Kutipan Dokumen »

Langkanya suku cadang ini membuat lokomotif BB200 banyak yang afkir; beberapa yang diantaranya kemudian teronggok di kebun Balai Yasa Yogyakarta. Nasib baik mulai menghampiri ketika Unit Pelestarian PT KAI mulai melakukan revitalisasi di Ambarawa dan Tuntang. Upaya untuk melengkapi sejarah perjalanan perkeretaapian Indonesia pun dilakukan dengan mendatangkan koleksi yang memiliki nilai sejarah.

Menurut staf Program Non Bangunan dari Unit Pusat Pelestarian, Perawatan dan Desain Arsitektur PT KAI, Wawan Hermawan, lokomotif BB200 termasuk bagian sejarah awal era lokomotif diesel di Indonesia. Memang lokomotif diesel pertama adalah seri CC200 yang datang pada sekitar 1953. Namun lokomotif ini terlalu besar dan berat sehingga tidak bisa dipakai di jalur cabang yang hanya sanggup menopang lokomotif yang lebih ringan. Untuk itu didatangkanlah BB200 yang lebih ringan namun bertenaga. Karena itulah, BB200 kemudian menjadi andalan lokomotif diesel untuk lintas percabangan.

"Karena itu, lok (lokomotif) BB200 menjadi benda cagar budaya yang penting. Di Pengok (Balai Yasa Yogyakarta, red) sendiri ada beberapa unit yang afkir. Untuk itu kami berupaya merestorasi unit yang kondisinya paling baik untuk dibawa ke Tuntang seiring rencana untuk pengembangan Tuntang sebagai museum bertema lokomotif diesel," jelasnya, Kamis (28/5/2015).

Dalam prosesnya, restorasi lokomotif yang kini dicat warna kejayaan DKA yaitu krem-hijau-merah ini memerlukan waktu sekitar tiga bulan. Lokomotif ini menjalani pengerjaan pada Maret-April 2015. Meski sempat beroperasi pada era PJKA hingga Perumka yang memakai cat merah-biru, namun diputuskan untuk mengembalikan ke warna aslinya.
Sudut lain lokomotif diesel elektrik BB200 no 8. Lokomotif diesel ini sempat menjadi primadona perkeretaapian untuk melayani jalur cabang yang belum mampu melayani lokomotif besar waktu itu.

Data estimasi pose
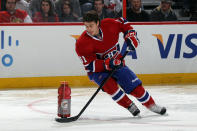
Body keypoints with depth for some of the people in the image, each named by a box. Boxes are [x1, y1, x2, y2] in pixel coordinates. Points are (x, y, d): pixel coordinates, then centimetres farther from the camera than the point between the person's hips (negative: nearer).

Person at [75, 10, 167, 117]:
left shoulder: (109, 25, -18)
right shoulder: (81, 44, -24)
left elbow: (124, 24, 4)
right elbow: (90, 65, -24)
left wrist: (130, 37, -9)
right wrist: (107, 64, -37)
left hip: (116, 64, 2)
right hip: (97, 70, -2)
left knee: (135, 87, -5)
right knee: (109, 84, -31)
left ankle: (152, 106, 18)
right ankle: (130, 106, -13)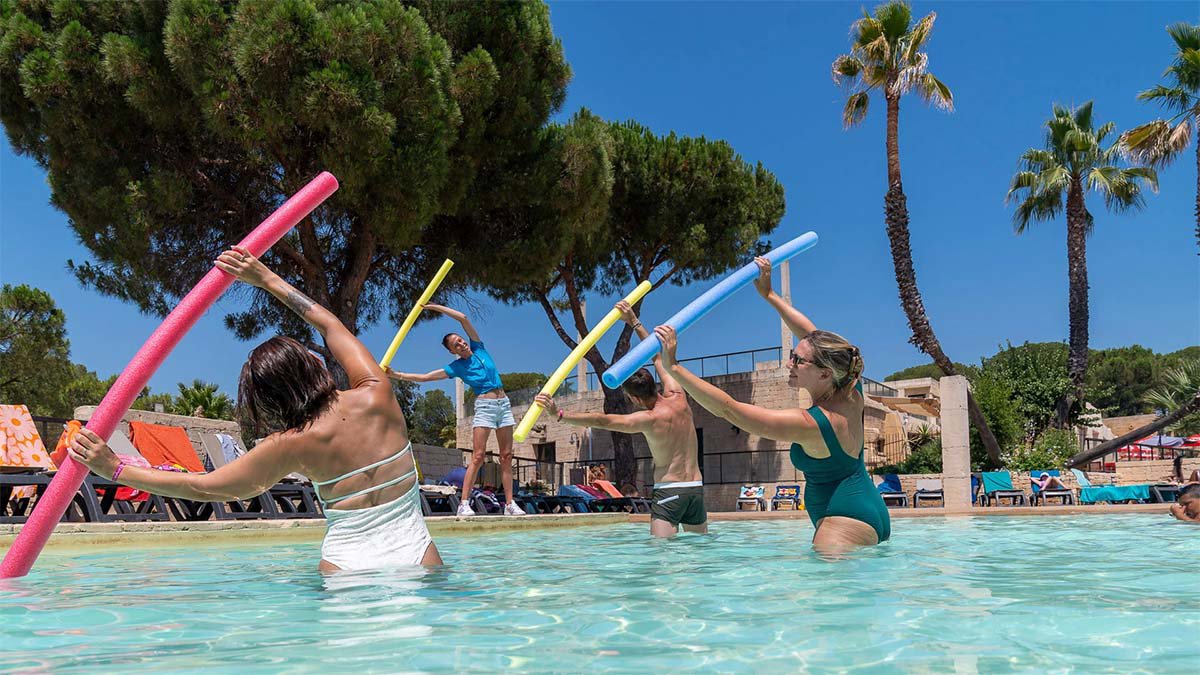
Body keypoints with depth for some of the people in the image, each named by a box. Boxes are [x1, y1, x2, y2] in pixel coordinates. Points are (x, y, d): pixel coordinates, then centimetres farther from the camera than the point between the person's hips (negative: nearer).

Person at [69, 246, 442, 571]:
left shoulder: (292, 444, -7)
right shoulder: (376, 396, -1)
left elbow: (204, 487, -3)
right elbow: (332, 326, 15)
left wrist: (115, 468, 4)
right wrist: (268, 279, 23)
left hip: (347, 568, -2)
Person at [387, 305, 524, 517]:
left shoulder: (478, 348, 9)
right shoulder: (456, 367, 2)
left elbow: (463, 318, 2)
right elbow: (425, 377, 0)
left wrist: (435, 307, 2)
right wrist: (396, 375, -6)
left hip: (504, 403, 4)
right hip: (484, 406, -4)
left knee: (506, 456, 2)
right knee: (478, 455, -13)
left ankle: (510, 503, 4)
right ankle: (464, 503, -13)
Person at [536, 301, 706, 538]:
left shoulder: (648, 419, -13)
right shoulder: (678, 398, 4)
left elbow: (601, 421, -18)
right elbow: (659, 357, 16)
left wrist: (559, 414, -20)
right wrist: (634, 322, 23)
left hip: (668, 491, -7)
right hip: (696, 489, 7)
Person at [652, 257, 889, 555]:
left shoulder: (808, 423, -21)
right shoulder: (851, 395, 3)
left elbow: (728, 409, -23)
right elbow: (813, 337, 17)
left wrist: (674, 366, -22)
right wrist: (769, 295, 25)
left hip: (845, 522, -10)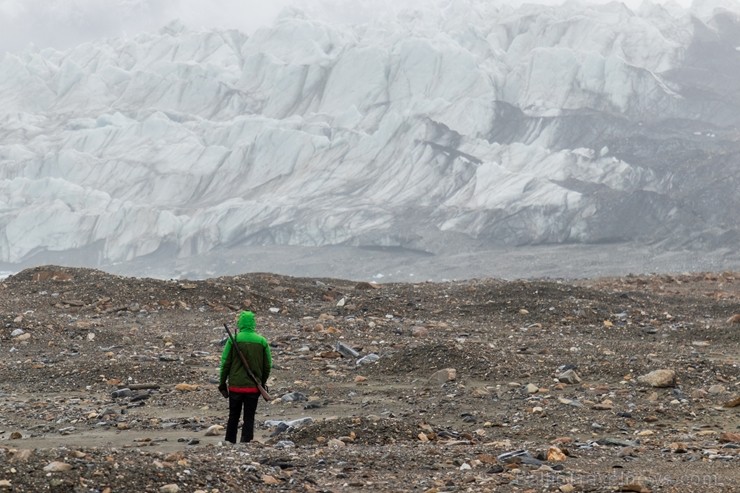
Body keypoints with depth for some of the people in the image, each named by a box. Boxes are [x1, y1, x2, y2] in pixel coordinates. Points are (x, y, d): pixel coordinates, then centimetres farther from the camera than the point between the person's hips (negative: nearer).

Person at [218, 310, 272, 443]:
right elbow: (267, 366, 3)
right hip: (254, 387, 1)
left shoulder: (233, 340, -6)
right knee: (249, 419, 6)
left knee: (233, 417, 13)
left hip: (235, 386, 0)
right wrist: (262, 383, 15)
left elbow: (225, 363, -5)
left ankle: (229, 443, 16)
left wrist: (222, 382, 5)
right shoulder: (262, 341, -1)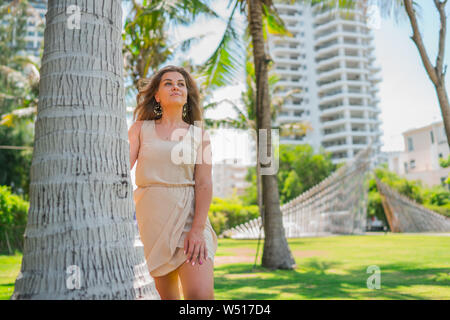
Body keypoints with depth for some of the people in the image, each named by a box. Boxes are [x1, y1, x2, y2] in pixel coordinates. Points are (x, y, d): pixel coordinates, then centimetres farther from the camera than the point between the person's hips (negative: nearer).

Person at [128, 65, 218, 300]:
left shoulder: (199, 134, 8)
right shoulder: (141, 128, 12)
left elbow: (204, 184, -1)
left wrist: (198, 229, -13)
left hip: (189, 216, -1)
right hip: (152, 217, 1)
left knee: (201, 295, -17)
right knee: (167, 296, 6)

Tugas Anda » Bagaimana bunyi bagian teks tentang lokomotif BB200 dari "Langkanya suku cadang" sampai "memiliki nilai sejarah." bila kata "kebun" diganti dengan "halaman"?

Hasil »
Langkanya suku cadang ini membuat lokomotif BB200 banyak yang afkir; beberapa yang diantaranya kemudian teronggok di halaman Balai Yasa Yogyakarta. Nasib baik mulai menghampiri ketika Unit Pelestarian PT KAI mulai melakukan revitalisasi di Ambarawa dan Tuntang. Upaya untuk melengkapi sejarah perjalanan perkeretaapian Indonesia pun dilakukan dengan mendatangkan koleksi yang memiliki nilai sejarah.